|Ph.D Student||Maimon Naama|
|Subject||High-Dimensional Characterization of Inflammatory Bowel|
Disease Tissue and its Reflection in the Periphery
Yields New Approaches for Disease
|Department||Department of Medicine||Supervisors||Professor Yehuda Chowers|
|Professor Shai Shen-Orr|
|Full Thesis text|
Despite the intensive research and the developments of new biological treatments for inflammatory bowel disease (IBD), it is still an incurable disease with a significant influence on patient quality of life. The overall goal of these studies was to better characterize disease pathogenesis and response to drug therapy. We applied an in-depth analysis of peripheral blood and intestinal tissues from IBD patients and healthy controls and generated novel understanding of gene and cell changes leading to abnormal immune activity.
In the first part of the work we used a combined statistical deconvolution and meta-analysis methodology of anti-TNFα-naive IBD patients, to identify biomarkers for anti-TNFα response. The first biomarker was on the cellular level, where abundances of plasma cells and inflammatory macrophages in pretreatment intestinal biopsies were different in anti-TNFα responders versus non-responders. High plasma-cell numbers in non-responders were validated in two independent real-life cohorts of IBD patients, naive to anti-TNFα therapy. At the gene level, pathway analysis of the cell-adjusted differentially expressed genes in biopsy between response groups suggested an upregulation of the triggering receptor expressed on myeloid cells 1 (TREM-1) and chemokine receptor type 2 (CCR2)-chemokine ligand 7 (CCL7) axes in non-responders. TREM-1 expression in blood of patients with Crohn‘s disease (CD) was predictive of anti-TNFα response with very high accuracy.

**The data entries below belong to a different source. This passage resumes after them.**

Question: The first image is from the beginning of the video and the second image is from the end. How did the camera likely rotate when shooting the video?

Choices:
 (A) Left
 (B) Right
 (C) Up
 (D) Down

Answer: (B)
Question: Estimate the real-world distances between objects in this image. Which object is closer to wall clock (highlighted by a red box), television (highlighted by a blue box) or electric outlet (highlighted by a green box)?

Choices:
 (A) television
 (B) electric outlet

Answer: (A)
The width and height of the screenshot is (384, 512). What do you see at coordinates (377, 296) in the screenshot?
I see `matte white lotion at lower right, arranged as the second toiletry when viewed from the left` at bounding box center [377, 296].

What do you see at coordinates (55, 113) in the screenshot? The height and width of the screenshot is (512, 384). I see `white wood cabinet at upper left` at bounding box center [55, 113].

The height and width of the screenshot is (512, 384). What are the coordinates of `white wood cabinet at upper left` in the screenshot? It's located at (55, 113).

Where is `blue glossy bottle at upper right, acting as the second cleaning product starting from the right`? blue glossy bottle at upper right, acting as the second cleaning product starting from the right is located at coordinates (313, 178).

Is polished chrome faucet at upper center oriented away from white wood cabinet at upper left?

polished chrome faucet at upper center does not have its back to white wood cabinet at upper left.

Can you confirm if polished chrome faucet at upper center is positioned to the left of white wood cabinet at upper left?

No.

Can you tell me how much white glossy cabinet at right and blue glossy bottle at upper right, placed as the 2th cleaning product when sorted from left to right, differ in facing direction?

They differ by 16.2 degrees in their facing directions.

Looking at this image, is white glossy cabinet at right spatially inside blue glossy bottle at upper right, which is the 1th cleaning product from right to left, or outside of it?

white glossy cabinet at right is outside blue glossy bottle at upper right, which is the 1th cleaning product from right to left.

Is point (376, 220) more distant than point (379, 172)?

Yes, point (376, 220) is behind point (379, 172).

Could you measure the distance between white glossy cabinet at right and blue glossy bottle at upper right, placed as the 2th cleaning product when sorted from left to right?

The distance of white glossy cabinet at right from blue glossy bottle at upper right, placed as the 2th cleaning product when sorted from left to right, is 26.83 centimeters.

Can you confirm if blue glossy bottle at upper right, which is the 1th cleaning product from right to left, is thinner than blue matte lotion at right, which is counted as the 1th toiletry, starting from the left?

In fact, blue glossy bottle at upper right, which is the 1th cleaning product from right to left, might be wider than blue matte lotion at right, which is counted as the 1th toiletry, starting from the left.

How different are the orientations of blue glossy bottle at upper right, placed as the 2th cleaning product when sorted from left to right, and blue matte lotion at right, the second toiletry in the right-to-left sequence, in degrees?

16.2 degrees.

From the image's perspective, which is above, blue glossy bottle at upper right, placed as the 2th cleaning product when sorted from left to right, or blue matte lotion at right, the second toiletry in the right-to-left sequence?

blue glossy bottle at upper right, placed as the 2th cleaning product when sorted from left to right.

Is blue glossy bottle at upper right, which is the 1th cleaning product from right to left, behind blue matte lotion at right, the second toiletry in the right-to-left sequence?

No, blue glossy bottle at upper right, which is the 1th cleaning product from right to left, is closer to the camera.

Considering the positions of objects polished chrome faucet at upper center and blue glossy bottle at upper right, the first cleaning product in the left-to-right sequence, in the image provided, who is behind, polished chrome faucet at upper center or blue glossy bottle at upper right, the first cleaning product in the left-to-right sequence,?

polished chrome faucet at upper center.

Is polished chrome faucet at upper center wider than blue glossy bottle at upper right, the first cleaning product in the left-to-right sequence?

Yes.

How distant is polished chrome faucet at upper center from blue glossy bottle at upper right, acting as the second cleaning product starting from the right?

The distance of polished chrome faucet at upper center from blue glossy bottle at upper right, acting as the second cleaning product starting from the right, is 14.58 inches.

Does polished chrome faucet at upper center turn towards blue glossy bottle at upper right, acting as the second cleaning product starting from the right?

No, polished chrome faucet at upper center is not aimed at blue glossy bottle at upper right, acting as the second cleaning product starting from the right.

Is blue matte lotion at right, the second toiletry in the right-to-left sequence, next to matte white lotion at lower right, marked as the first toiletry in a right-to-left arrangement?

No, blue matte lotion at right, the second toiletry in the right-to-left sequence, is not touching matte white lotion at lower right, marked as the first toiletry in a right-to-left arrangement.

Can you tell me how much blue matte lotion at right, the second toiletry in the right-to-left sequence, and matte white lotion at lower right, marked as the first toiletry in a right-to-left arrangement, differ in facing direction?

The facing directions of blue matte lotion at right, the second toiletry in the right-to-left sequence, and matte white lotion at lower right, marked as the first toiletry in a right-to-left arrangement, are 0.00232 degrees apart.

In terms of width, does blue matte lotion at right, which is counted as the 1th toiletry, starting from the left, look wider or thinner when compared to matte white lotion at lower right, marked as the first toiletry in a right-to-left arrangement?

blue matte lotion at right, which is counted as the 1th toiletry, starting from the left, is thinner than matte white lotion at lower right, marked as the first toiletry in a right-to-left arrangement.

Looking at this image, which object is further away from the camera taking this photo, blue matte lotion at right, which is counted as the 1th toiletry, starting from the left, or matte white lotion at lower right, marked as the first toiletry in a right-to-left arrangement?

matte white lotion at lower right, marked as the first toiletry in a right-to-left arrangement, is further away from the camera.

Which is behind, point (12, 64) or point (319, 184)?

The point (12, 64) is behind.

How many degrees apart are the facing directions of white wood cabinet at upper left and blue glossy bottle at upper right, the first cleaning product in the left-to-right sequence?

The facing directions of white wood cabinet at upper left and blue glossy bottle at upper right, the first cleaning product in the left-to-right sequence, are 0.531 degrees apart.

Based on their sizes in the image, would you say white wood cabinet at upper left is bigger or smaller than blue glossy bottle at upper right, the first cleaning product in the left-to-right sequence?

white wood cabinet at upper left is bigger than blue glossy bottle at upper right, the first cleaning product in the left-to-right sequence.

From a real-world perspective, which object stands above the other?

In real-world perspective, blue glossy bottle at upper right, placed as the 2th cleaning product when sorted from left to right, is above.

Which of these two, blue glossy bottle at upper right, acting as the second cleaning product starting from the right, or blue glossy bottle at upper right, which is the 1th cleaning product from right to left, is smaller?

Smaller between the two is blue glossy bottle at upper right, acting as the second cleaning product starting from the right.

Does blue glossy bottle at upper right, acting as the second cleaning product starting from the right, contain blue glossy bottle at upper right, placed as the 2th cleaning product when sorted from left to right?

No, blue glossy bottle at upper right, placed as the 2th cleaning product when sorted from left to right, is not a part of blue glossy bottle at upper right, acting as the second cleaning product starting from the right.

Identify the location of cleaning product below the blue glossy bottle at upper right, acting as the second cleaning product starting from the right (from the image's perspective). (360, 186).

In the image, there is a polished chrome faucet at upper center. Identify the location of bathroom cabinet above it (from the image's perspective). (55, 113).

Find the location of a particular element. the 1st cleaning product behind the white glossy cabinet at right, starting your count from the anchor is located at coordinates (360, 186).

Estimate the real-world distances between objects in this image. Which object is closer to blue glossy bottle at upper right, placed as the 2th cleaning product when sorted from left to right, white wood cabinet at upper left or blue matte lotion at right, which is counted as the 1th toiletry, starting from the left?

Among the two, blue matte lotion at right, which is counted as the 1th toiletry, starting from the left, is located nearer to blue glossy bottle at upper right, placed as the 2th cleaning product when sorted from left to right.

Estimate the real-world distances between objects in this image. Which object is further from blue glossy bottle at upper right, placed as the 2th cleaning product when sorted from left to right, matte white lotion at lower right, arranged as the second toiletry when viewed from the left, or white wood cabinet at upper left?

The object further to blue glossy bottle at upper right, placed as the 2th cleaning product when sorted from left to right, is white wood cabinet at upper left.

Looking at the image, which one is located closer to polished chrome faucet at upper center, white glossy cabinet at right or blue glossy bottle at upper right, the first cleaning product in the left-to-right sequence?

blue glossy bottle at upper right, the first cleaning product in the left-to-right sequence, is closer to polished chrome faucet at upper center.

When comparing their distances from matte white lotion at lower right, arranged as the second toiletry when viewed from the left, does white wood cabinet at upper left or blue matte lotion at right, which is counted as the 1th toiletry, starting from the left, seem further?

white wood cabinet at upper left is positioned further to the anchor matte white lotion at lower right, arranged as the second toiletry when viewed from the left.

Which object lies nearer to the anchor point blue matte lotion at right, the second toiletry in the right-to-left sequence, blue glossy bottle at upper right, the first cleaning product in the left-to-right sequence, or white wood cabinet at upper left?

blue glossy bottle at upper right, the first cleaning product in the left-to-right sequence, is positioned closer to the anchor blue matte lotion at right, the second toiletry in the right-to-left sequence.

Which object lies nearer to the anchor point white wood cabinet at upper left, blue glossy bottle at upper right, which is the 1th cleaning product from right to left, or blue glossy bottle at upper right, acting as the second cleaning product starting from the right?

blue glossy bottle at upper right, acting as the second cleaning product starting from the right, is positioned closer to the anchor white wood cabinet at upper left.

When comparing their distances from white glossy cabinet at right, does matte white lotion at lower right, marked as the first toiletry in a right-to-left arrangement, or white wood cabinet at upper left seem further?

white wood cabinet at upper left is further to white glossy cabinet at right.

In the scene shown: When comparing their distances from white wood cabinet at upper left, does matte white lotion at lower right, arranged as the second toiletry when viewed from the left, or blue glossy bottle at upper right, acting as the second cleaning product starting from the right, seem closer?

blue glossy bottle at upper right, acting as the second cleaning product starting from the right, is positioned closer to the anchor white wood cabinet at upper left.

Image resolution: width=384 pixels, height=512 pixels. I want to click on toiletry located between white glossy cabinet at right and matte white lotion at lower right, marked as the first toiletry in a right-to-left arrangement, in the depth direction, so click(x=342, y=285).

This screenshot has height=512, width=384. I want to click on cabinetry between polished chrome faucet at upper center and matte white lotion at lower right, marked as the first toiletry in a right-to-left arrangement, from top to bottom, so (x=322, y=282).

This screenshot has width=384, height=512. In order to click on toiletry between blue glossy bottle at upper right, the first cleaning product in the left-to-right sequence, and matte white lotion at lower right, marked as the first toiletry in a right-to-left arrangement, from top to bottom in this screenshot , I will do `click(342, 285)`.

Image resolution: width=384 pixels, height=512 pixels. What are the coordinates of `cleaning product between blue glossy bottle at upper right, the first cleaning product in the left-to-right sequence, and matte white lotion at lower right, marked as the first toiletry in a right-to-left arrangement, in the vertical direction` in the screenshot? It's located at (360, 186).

In the second part we investigated the functional relationship between the peripheral blood and intestinal mucosa, since we observed that the CCR2-CCL7 axis was upregulated in colon tissues of non-responders, although their upstream regulator TREM was downregulated in the peripheral blood. We aimed to characterize how peripheral measurements reflect immunity of the mucosa using high-resolution immunopheotyping. Such insights can be useful for future prediction studies and understanding IBD pathogenesis. We observed different cell content in each immune compartment and a role for NK cells in the regulation of inflammation between and within each compartment, in association with the previously identified plasma cell-macrophage axis.
In the last part we characterized immune differences between segments along the gut mucosa. Location-based IBD subtypes have distinct differences in disease presentation and risk for progression or complications, but most of the attention was so far focused on presence or absence of ileal involvement, with less attention to within-colon variation, despite the fact that the reason for segmental colonic involvement is poorly understood. We used protein and gene expression analyses in 3 independent cohorts consisting of over 400 intestinal biopsies, allowing a high-resolution overview on the importance and consequences of immune biogeography in the intestine. We found a previously unappreciated variation in cell composition and function within the colon, implying novel stratification of location-based IBD phenotypes, that may explain clinical phenomena and should be considered during disease management.
Collectively, our work utilizes high-resolution in-house and external data with advanced analytic methods to unmask and better interpret signals not previously appreciated that may improve personalized IBD therapy.